Shein and Temu defend business models
Neither Shein nor Temu seem ready to let the proposed guidance slow down their rapid growth.
“Since Temu’s launch in September 2022, our mission has been to offer consumers a wider selection of quality products at affordable prices,” Temu’s spokesperson told Ars. “We achieve this through an efficient business model that cuts out unnecessary middlemen, allowing us to pass savings directly to our customers.”

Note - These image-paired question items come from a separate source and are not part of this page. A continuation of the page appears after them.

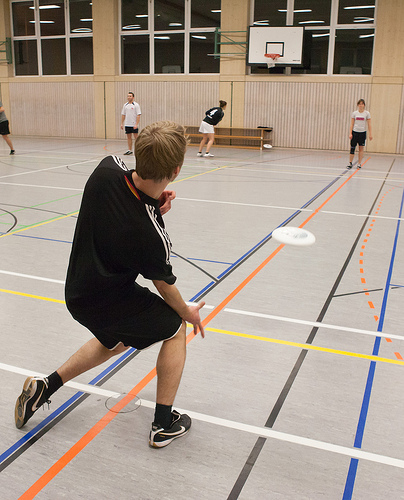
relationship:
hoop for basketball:
[263, 50, 279, 67] [249, 24, 311, 77]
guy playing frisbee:
[18, 120, 192, 443] [273, 224, 317, 247]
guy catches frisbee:
[18, 120, 192, 443] [273, 224, 317, 247]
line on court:
[188, 156, 379, 343] [1, 135, 398, 492]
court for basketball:
[1, 135, 398, 492] [249, 24, 311, 77]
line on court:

Temu’s spokesperson told Ars that the company is currently reviewing the new rule proposals and remains “committed to delivering value to consumers.”
“Temu’s growth does not depend on the de minimis policy,” Temu’s spokesperson told Ars.
Shein similarly does not seem fazed by the announcement. Starting this year, Shein began voluntarily sharing additional information on its low-value shipments into the US as part of a US Customs and Border Protection (CBP) pilot program. That change came after CBP expanded the pilot last year in its mission to test out ways to “identify and target high-risk shipments for inspection while expediting clearance of legitimate trade flows.”
Shein’s spokesperson told Ars that “Shein makes import compliance a top priority, including the reporting requirements under US law with respect to de minimis entries.”
Last year, Shein executive vice chairman Donald Tang proposed what he thought would be good de minimis reforms “to create a level, transparent playing field.” In a letter to an American trade association representing more than 1,000 famous brands, the American Apparel and Footwear Association, Tang called for applying the same rules evenly, no matter where a company is based or ships from.
This would enhance consumer trust, Tang suggested, while creating “an environment that allows companies to compete on the quality and authenticity of their product, the caliber of their business models, and the performance of their customer service, which has always been at the heart of American enterprise.”